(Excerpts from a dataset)
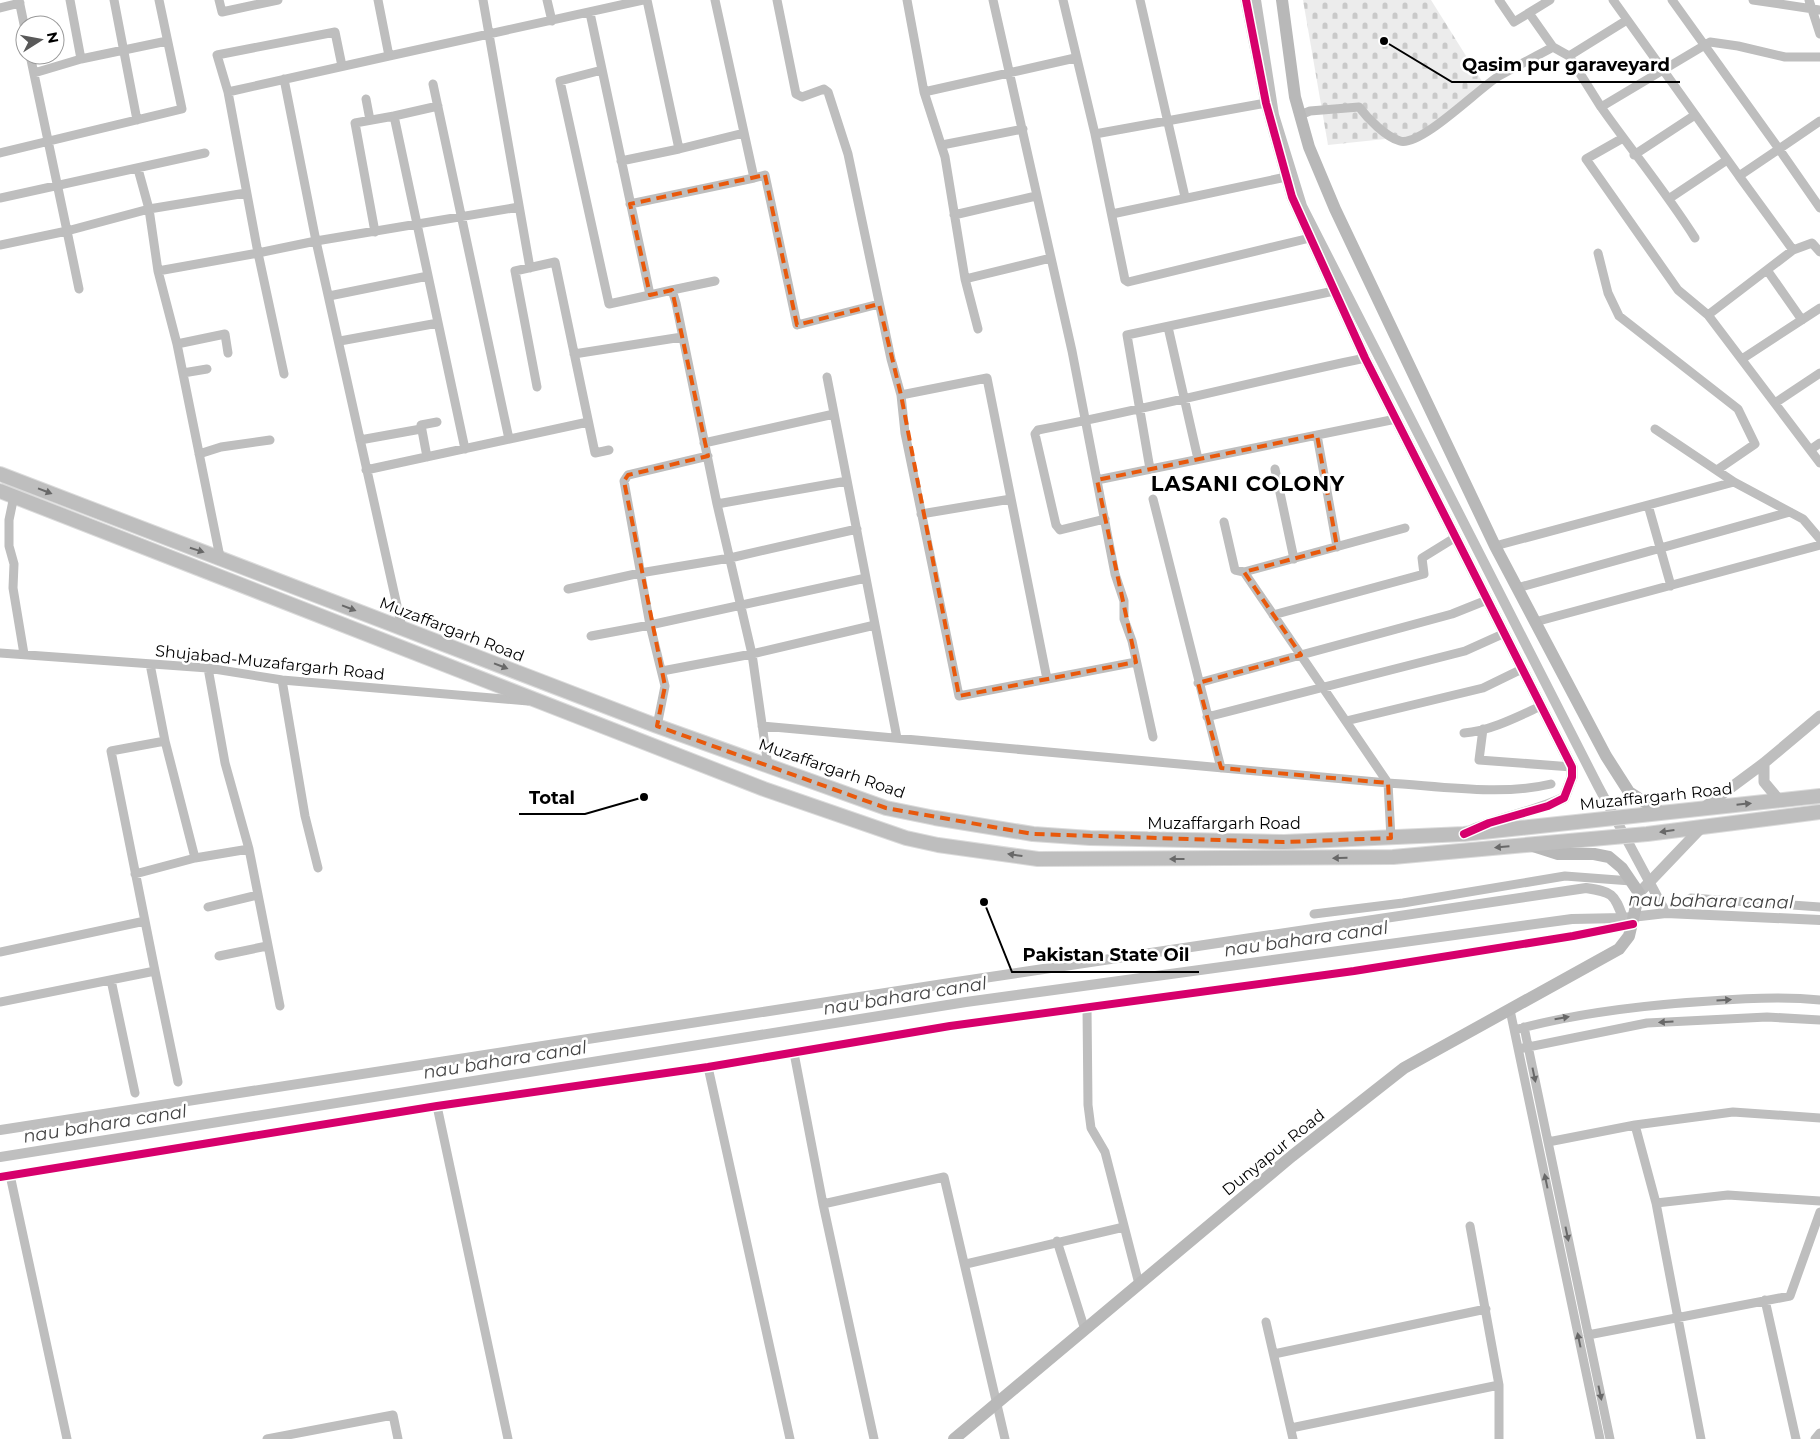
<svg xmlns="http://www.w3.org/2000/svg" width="1820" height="1439" font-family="Montserrat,sans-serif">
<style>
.cemetery{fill:url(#cemetery-stones)}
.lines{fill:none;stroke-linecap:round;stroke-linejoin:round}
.canal{stroke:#bfbfbf;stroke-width:10}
.primary-casing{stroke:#dbdbdb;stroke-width:16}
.minor{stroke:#bebebe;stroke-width:9}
.tertiary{stroke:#bebebe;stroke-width:11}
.secondary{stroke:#b8b8b8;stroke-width:12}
.primary{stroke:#bebebe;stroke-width:14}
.cycleway-casing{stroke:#fff;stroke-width:11}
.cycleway{stroke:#d6006c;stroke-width:8}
.oneway{fill:#686868}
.marked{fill:none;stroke:#e8590c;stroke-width:4;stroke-dasharray:10 6;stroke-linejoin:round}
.labels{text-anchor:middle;stroke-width:5;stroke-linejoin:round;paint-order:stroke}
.street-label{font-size:16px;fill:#000;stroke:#fff}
.water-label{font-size:18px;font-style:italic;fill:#444;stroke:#fff}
.district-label{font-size:21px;font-weight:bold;letter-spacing:1px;fill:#000;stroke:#fff}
.leader{fill:none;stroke:#000;stroke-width:2}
.callout-dot{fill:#000;stroke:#fff;stroke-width:2}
.callout-label{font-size:18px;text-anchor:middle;font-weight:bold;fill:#000;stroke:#fff;stroke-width:5;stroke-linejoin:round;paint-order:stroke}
</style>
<defs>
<pattern id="cemetery-stones" width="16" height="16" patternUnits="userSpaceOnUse" patternTransform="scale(1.25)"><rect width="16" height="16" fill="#ececec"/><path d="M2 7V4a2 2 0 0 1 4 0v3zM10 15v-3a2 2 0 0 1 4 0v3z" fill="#c9c9c9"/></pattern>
</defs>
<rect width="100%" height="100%" fill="#fff"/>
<path class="cemetery" d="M1303,0H1431L1483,83L1423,135L1328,145Z"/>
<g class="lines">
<path class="canal" d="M1256,0L1274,115L1302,206L1598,786L1666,913
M0,1130L950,983L1586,888C1612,892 1614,893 1623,918
M0,1157L966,1002L1572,919L1623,918L1666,913L1820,920"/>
<g class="primary-casing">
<path id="primary" d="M0,474L657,726L886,808L935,818L1033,834L1090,838L1284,842L1464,834L1820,796
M0,491L764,789L906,838L938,845L1038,859L1393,857L1647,834L1820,812"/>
</g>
<path class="minor" d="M19,0L25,29
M70,0L81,59
M114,0L137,120
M219,0L222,12L278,0
M483,0L530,268
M547,0L552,21
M715,0L754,178L765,175L797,325L879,304
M777,0L796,94L802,97L824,89L828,92L848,154L891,359L901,395L905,433L959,696L1136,662
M907,0L924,92L945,157L965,279L978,329
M993,0L1072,351L1115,574L1124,601V619L1132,641L1153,737
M1063,0L1095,134L1125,280L1128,282L1310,238
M1140,0L1185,197
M1499,0L1514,22L1550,0
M1613,0L1739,176L1779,149L1672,0
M1753,0L1820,10
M1809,0L1820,34
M0,8L20,3
M590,13L649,290L650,295L672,290L676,303L717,504L752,654L768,766
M1529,13L1553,47L1569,56L1601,107
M389,56L643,0
M1569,56L1627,20
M602,70L560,81L609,304L650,295
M34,73L81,59L167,41
M284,79L316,241L258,253L228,92L389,56L378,0
M433,84L509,439
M228,92L217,55L335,32L342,66
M924,92L1075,58
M366,99L370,120
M438,106L394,116L465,449
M1300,115L1310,111L1359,107C1368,119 1386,137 1400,141C1421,147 1479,88 1499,76C1516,66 1535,57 1553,47
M1820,121L1779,149L1820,208
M1095,134L1266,103
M1623,138L1586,159L1678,290L1708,315
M942,145L1023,129
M679,149L744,133
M0,153L182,109L159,0
M1634,155L1695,115
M621,161L679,149L647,0
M138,169L149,209L158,271L258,253L284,374
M1739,176L1793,250
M0,198L205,153
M1670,198L1727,160
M630,204L754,178
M1112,214L1286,177
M954,215L1036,196
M375,232L355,123L394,116
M1695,238C1666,192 1632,151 1601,107L1710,42L1738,46L1785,57H1820
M0,245L67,231L30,55
M1820,252L1812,243L1793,250L1708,315L1820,463
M1598,253L1608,293L1619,316L1738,409L1755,444L1717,470
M1767,270L1802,320
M158,271L177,344L220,557
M965,279L1051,258
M79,289L67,231L149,209L246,193
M672,290L715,281
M329,296L428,276
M1168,327L1198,459
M340,341L438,323
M177,344L225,334L228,353
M574,354L682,337
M1742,359L1820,308
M183,373L207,369
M827,377L897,738
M537,387L515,271L555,262L595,453L609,450
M901,395L987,378L1047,679
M1775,403L1820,373
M1655,429L1734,482L1803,519L1820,539
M1317,435L1337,547
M360,440L421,429
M704,443L834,414
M1810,450L1820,443
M199,454L221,447L270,440
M427,457L421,425L437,422
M1150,469L1127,335L1334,291
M1275,469L1294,559
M366,470L588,422
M1097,480L1396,419
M14,496L9,520V546L14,564L13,588L24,654
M1153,499L1221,768
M717,504L847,481
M1648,505L1671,586
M921,514L1011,499
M1105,519L1060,530L1056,525L1035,434L1038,430C1148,409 1256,381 1365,358
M1224,522L1235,570L1244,572L1405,528
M1495,546L1734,482
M1244,572L1388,783L1391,838
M1517,588L1790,512
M568,589L640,573L730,558L857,529
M1273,615L1424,574L1422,558L1456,537
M1535,622L1820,545
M402,628L316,241L519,207
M591,636L650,625L866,578
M0,653L208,668L282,680L528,701
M150,664L165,741L111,751L155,971
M662,671L752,654L875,625
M282,680L305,816L318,868
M1198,683L1452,614L1487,600
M1207,717L1465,651L1505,633
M1346,721L1483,688L1522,669
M657,726L665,686L650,625L624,481L628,475L708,456
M762,726L1388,783C1439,786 1502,796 1551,784
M1483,729L1479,760L1572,767
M1464,733C1490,731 1517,717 1541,706
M249,849L280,1006
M195,858L249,849L225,763L208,668
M135,874L195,858L165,741
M1691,898L1820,907
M208,907L257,895
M1314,914L1403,903L1565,876L1631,881
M0,952L145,921
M219,956L267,946
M111,980L135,1093
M0,1002L155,971L178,1082
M1087,1008L1088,1105L1091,1128L1105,1152L1139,1284
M1510,1010L1600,1439
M1524,1027L1610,1439
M1518,1029C1581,1012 1645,1005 1710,1001C1747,998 1783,996 1820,1000
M1523,1048L1647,1023L1767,1017L1820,1020
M794,1053L823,1204L874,1439
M708,1067L790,1439
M437,1106L508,1439
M1820,1118L1733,1112L1635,1125L1656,1203L1728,1195L1820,1201
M1548,1142L1635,1125
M10,1175L67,1439
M0,1177L437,1106L708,1067L950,1026L1354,971L1573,936L1633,924
M1656,1203L1701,1439
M823,1204L944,1177L1005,1439
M1470,1226L1499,1385V1439
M1057,1241L1085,1330
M966,1264L1124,1227
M1765,1300L1796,1439
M1266,1322L1293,1439
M1588,1335L1790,1296L1820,1212
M1274,1354L1486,1309
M1291,1428L1499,1385
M267,1439L393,1415L398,1439
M1815,1439L1820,1433"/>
<path class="tertiary" d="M1246,0L1266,103L1292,197L1365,358L1572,767V777L1564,798C1535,812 1502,817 1472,830
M1764,763V782L1779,800
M1702,809L1764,763L1820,716
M1639,893L1703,826"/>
<path class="secondary" d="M1282,0L1295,97L1309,147L1335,209L1495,546L1606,756L1629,792L1662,813
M954,1439L1292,1156L1404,1068L1619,949L1629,936L1639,893L1622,868L1609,857L1594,854H1558L1530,845"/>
<use href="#primary" class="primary"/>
<g class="cycleway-casing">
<path id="cycleway" d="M1246,0L1266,103L1292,197L1365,358L1572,767V777L1564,798L1548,806L1489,823L1464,834
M0,1177L437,1106L708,1067L950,1026L1354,971L1573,936L1633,924"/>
</g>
<use href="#cycleway" class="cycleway"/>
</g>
<defs><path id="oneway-solid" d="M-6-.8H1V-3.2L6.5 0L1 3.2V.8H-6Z" transform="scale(1.25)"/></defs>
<g class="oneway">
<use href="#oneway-solid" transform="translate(45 491) rotate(21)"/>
<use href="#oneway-solid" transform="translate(197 550) rotate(18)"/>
<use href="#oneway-solid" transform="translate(349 608) rotate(21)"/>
<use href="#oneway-solid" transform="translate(501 666) rotate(21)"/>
<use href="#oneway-solid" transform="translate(1744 804) rotate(-6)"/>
<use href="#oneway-solid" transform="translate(1667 831) rotate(172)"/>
<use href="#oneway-solid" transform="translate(1502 847) rotate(175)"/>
<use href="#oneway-solid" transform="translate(1015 855) rotate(-172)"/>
<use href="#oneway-solid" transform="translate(1340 858) rotate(179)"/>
<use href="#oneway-solid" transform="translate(1177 859) rotate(-180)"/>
<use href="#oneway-solid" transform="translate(1724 1000) rotate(-3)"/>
<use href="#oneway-solid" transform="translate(1562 1018) rotate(-10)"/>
<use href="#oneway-solid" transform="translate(1666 1022) rotate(177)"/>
<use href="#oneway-solid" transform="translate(1534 1075) rotate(78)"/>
<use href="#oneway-solid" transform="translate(1546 1181) rotate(-102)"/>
<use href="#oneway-solid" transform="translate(1567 1234) rotate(78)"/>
<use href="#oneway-solid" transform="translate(1579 1340) rotate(-102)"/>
<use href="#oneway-solid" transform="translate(1600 1393) rotate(78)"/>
</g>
<path class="marked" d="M765,175L797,325L879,304L901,395L959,696L1136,662L1097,480L1317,435L1337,547L1244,572L1301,655L1198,683L1221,768L1388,783L1391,838L1284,842L1033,834L886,808L657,726L665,686L624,481L628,475L708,456L672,290L650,295L630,204Z"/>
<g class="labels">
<g class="street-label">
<text transform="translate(452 629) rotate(21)" y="6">Muzaffargarh Road</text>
<text transform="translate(270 662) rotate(6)" y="6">Shujabad-Muzafargarh Road</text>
<text transform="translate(832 768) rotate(19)" y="6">Muzaffargarh Road</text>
<text transform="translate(1656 796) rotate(-6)" y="6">Muzaffargarh Road</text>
<text x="1224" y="829">Muzaffargarh Road</text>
<text transform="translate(1273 1152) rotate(-39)" y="6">Dunyapur Road</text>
</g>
<g class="water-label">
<text transform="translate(1711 901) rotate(1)" y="6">nau bahara canal</text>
<text transform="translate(1306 939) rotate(-8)" y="6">nau bahara canal</text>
<text transform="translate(905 996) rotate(-9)" y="6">nau bahara canal</text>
<text transform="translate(505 1060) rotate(-9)" y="6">nau bahara canal</text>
<text transform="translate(105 1124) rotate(-9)" y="6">nau bahara canal</text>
</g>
<g class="district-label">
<text x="1248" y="491">LASANI COLONY</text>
</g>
</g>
<path class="leader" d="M1384 41L1452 82H1680M644 797L585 814H519M984 902L1012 972H1199"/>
<g class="callout-dot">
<circle cx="1384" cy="41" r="5"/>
<circle cx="644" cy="797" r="5"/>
<circle cx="984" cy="902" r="5"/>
</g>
<g class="callout-label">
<text x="1566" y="71">Qasim pur garaveyard</text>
<text x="552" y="804">Total</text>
<text x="1106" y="961">Pakistan State Oil</text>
</g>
<g transform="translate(40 40) rotate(79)"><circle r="24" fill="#ffffff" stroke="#999999"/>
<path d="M0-4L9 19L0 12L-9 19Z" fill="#595959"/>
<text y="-8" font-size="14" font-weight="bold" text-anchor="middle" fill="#000000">N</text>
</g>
</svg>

§ Task
Your answer should consist of each line above in which "labels" appears.

§ Response
.labels{text-anchor:middle;stroke-width:5;stroke-linejoin:round;paint-order:stroke}
<g class="labels">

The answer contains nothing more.